Fleetwood Mac have an alluring history: one of change and adaptation to circumstance. I find them to be one of the most interesting bands around, mostly due to their wonderful song-writing skills, but also complimented by the compelling way in which the band developed over time. From the Peter Green blues-beginnings to the pop-centric magnificence of later classic records such as Rumors, under the guidance of Lindsey Buckingham, Fleetwood Mac have changed their sound and line-up consistently enough to remain engaging for decades. And, of course, with three principle songwriters on their best-known LPs (Buckingham; Nicks; McVie) there’s a lot of variety contained in albums such as Tusk and, my personal favourite, Tango in the Night.

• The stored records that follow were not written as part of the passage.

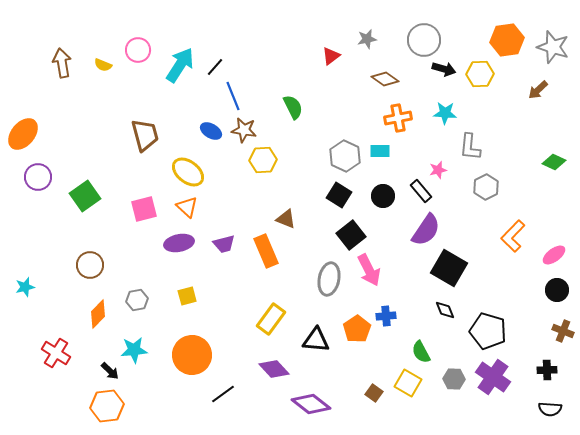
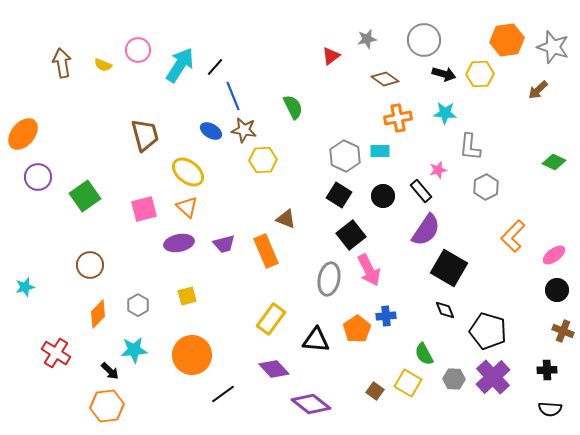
black arrow at (444, 69): moved 5 px down
gray hexagon at (137, 300): moved 1 px right, 5 px down; rotated 20 degrees counterclockwise
green semicircle at (421, 352): moved 3 px right, 2 px down
purple cross at (493, 377): rotated 12 degrees clockwise
brown square at (374, 393): moved 1 px right, 2 px up
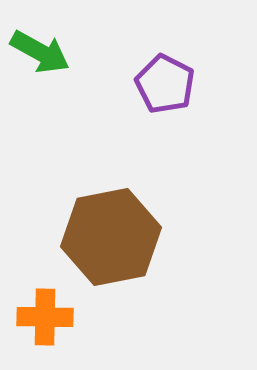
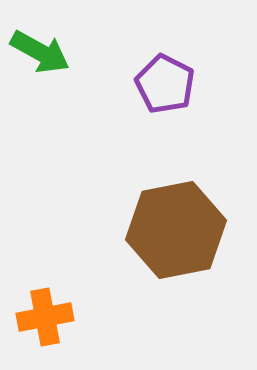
brown hexagon: moved 65 px right, 7 px up
orange cross: rotated 12 degrees counterclockwise
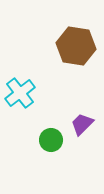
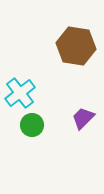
purple trapezoid: moved 1 px right, 6 px up
green circle: moved 19 px left, 15 px up
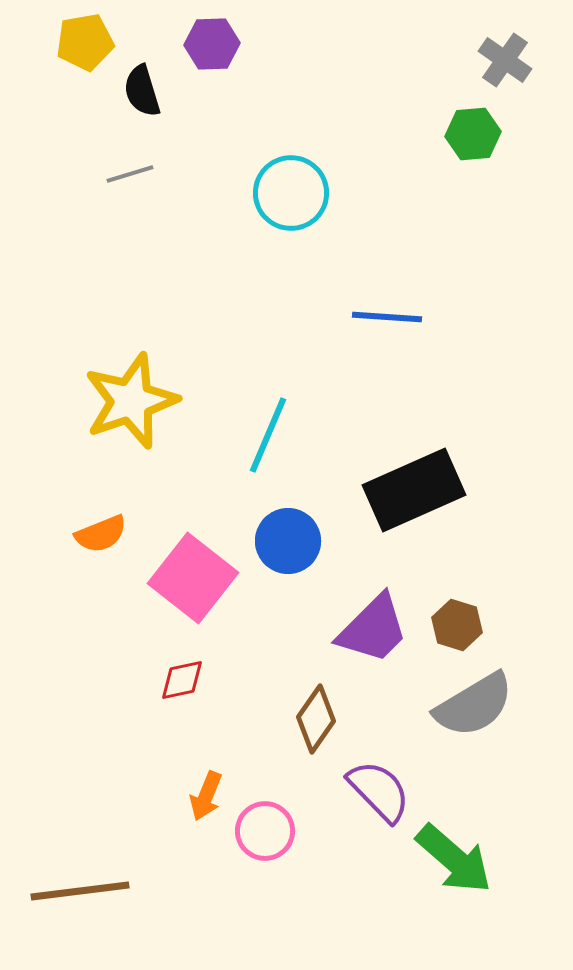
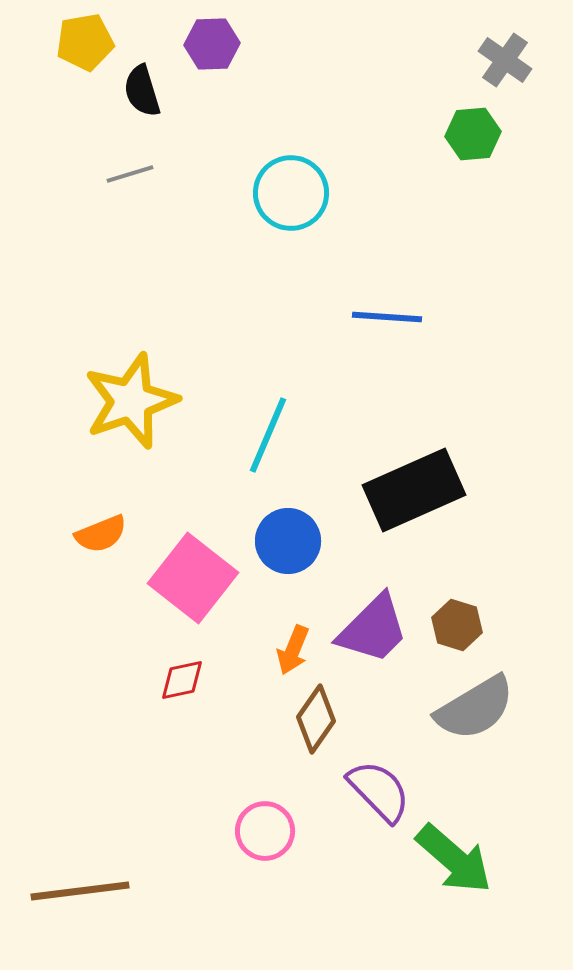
gray semicircle: moved 1 px right, 3 px down
orange arrow: moved 87 px right, 146 px up
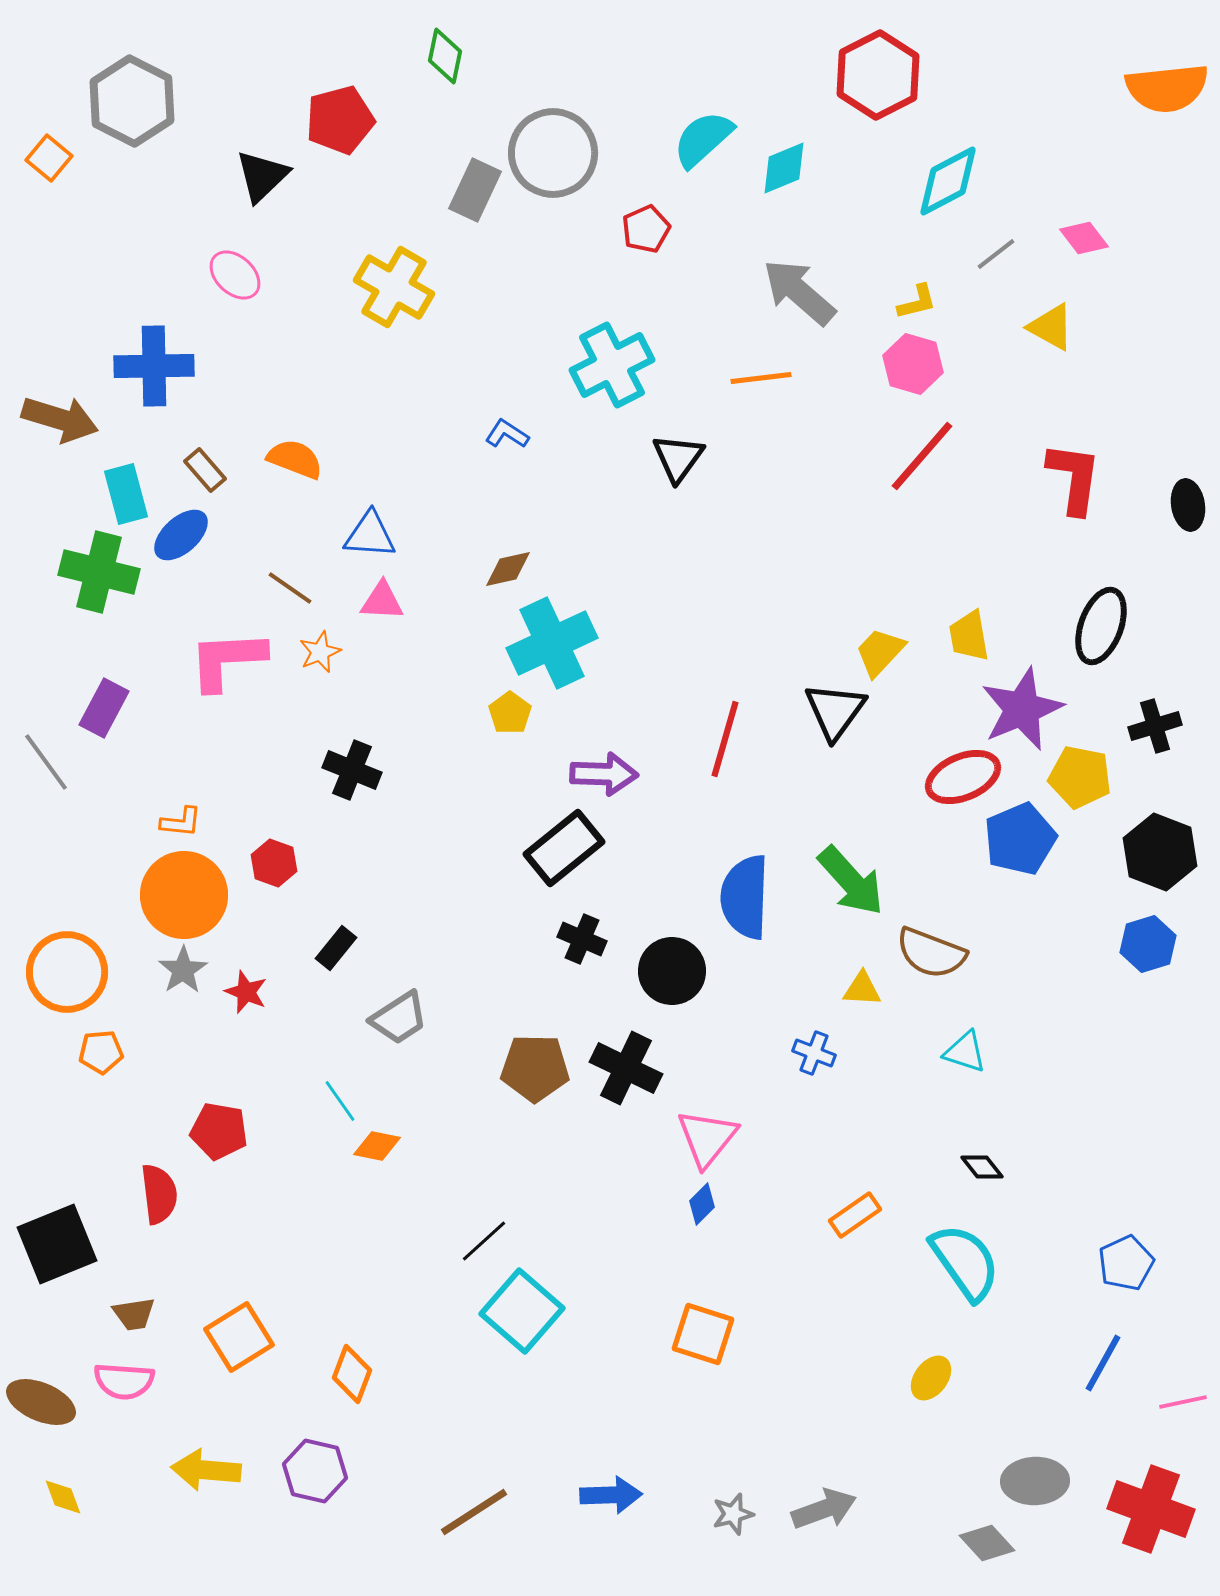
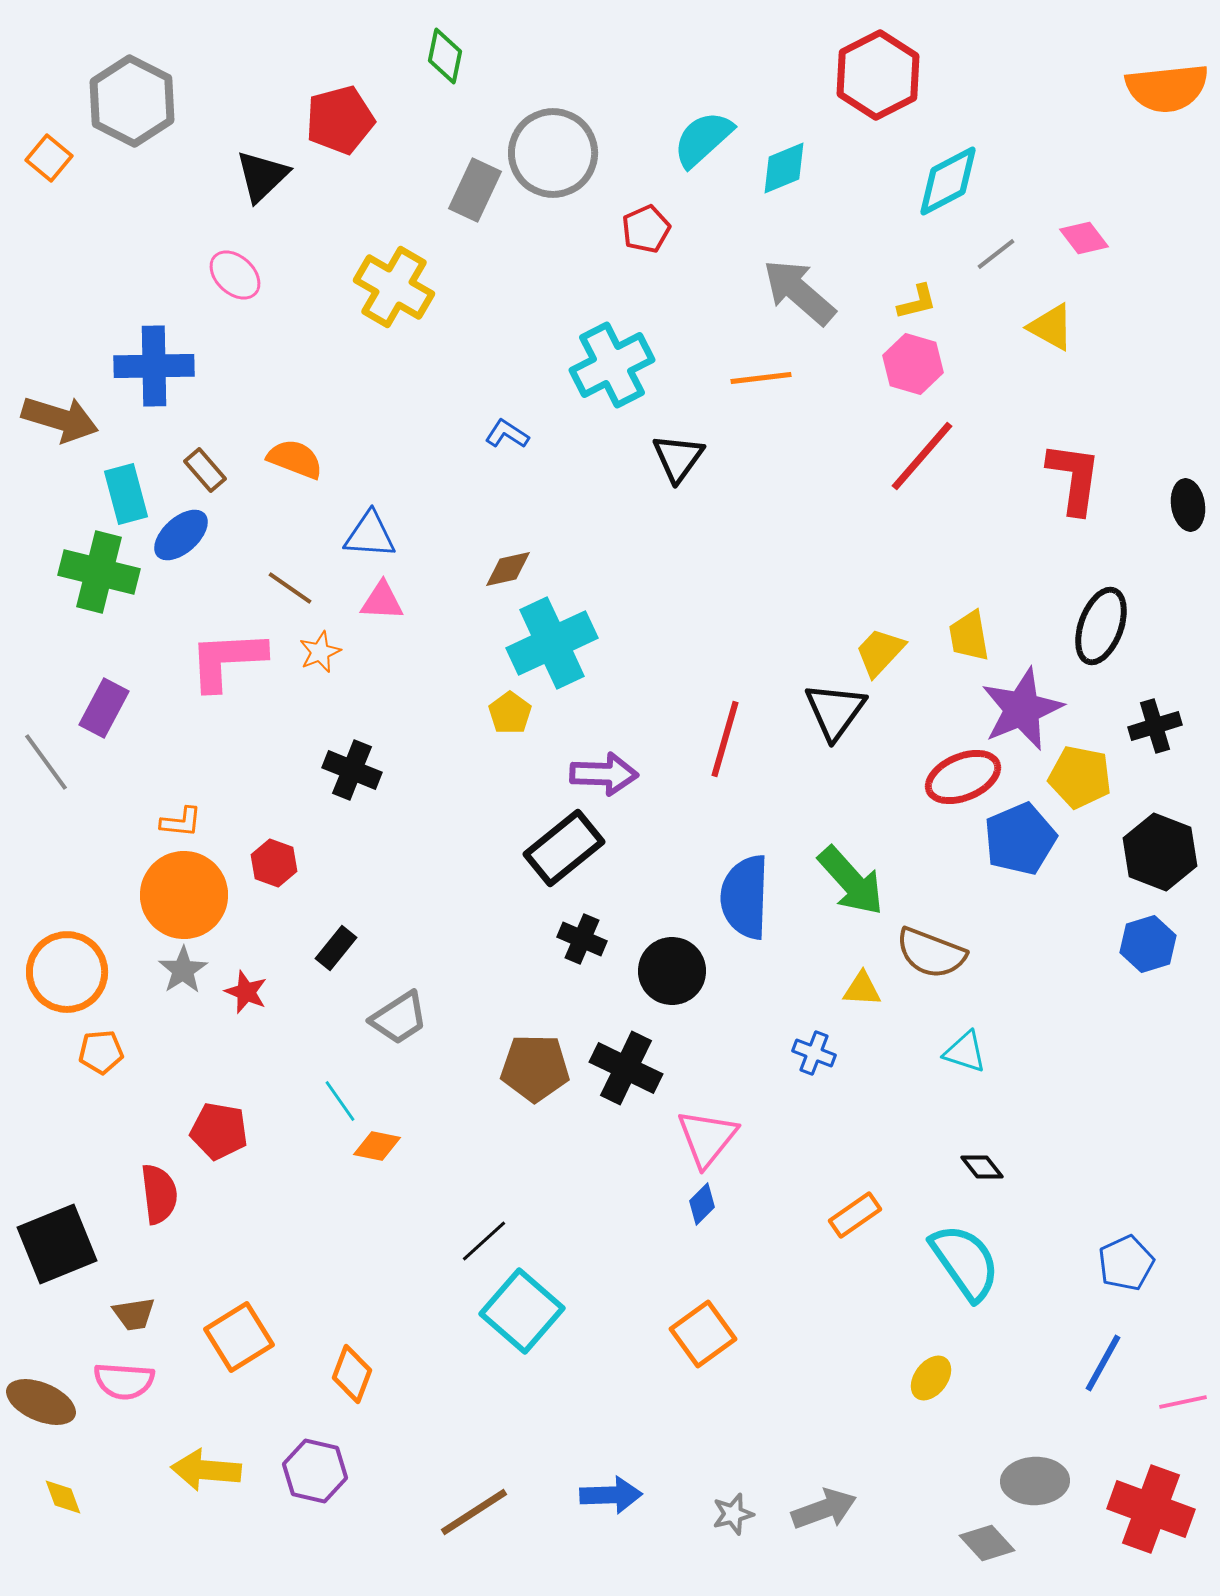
orange square at (703, 1334): rotated 36 degrees clockwise
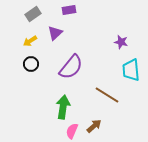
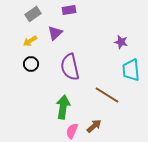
purple semicircle: moved 1 px left; rotated 128 degrees clockwise
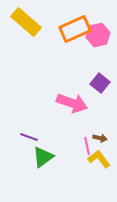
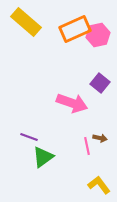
yellow L-shape: moved 26 px down
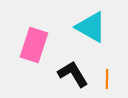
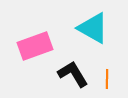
cyan triangle: moved 2 px right, 1 px down
pink rectangle: moved 1 px right, 1 px down; rotated 52 degrees clockwise
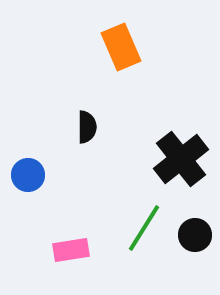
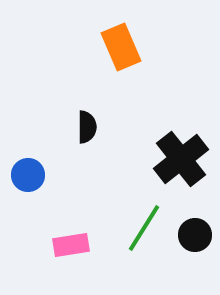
pink rectangle: moved 5 px up
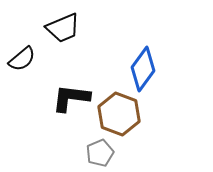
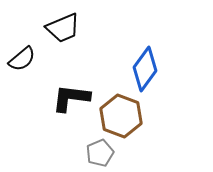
blue diamond: moved 2 px right
brown hexagon: moved 2 px right, 2 px down
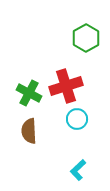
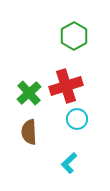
green hexagon: moved 12 px left, 2 px up
green cross: rotated 20 degrees clockwise
brown semicircle: moved 1 px down
cyan L-shape: moved 9 px left, 7 px up
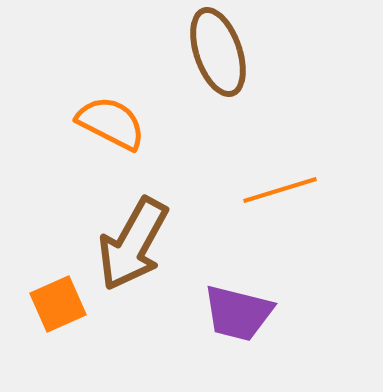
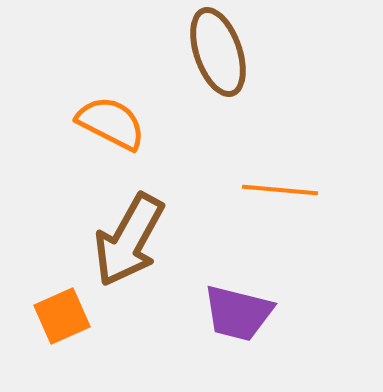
orange line: rotated 22 degrees clockwise
brown arrow: moved 4 px left, 4 px up
orange square: moved 4 px right, 12 px down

Sadly, McVie was barely present on the band’s 2003 LP, Say You Will, and, since leaving the band, her absence is still felt on Extended Play, the first EP ever released by Fleetwood Mac. The songs on this four-track release are largely written by Buckingham, excluding “Without You,” which sees Nicks taking creative control. This isn’t an unusual system for Fleetwood Mac to follow, as some of the band’s best albums have been largely indebted to Buckingham’s writing. Single “Sad Angel” demonstrates Buckingham at his creative best, and it’s instantly recognisable as a Fleetwood Mac creation: acoustic guitars introduce the backing melody; Buckingham’s vocals are still easily identifiable, despite ageing; and the chorus has that same emotional resonance underpinning it that can be seen across the best Mac-tracks. The way in which it fades out is also appreciated – I do miss the good old musical fade-outs of the past.
“Without You” sees Nicks and Buckingham singing together, and while it is encouraging listening to these old lovers still crafting music together, it rarely ascends to the musical heights of some of their better duets. The lyrics of the song, especially, feel less creative than past efforts: a multitude of “oh yeahs” feel slightly derivative. When compared to other tracks written by Nicks such as “Seven Wonders” or “Landslide,” it doesn’t feel particularly inventive, and nothing really changes across the course of the song to justify it being the longest track on the EP.
Things remain in a musical lull with the sombre “It Takes Time,” an unexpected piano ballad from Buckingham. While undeniably pretty, it isn’t especially catchy or well-written. Nevertheless, it does allow for Buckingham to ruminate in a way that he has rarely done before with Fleetwood Mac, despite the outcome sounding like a solo effort. “It Takes Time” is inoffensive but never quite builds into anything remarkable. “Miss Fantasy” is sonically the opposite; an upbeat song more akin to what an audience might be expecting. Buckingham’s falsetto seems to struggle more than it should, but the chorus is undeniably Fleetwood Mac.
Extended Play fails to show Fleetwood Mac at their musical best. It does, however, succeed in showcasing a band who are still making serviceable music that fans will undoubtedly enjoy. While the songs here are better than a lot of what is released nowadays to the mainstream, it is impossible to avoid comparing them to previous Fleetwood Mac releases. When taken as individual songs, they aren’t up to par with the band’s past output; when taken as a whole, they create an inoffensive, musically pleasing EP. “Sad Angel” is the highlight, but the rest of the tracks here sadly feel like B-sides.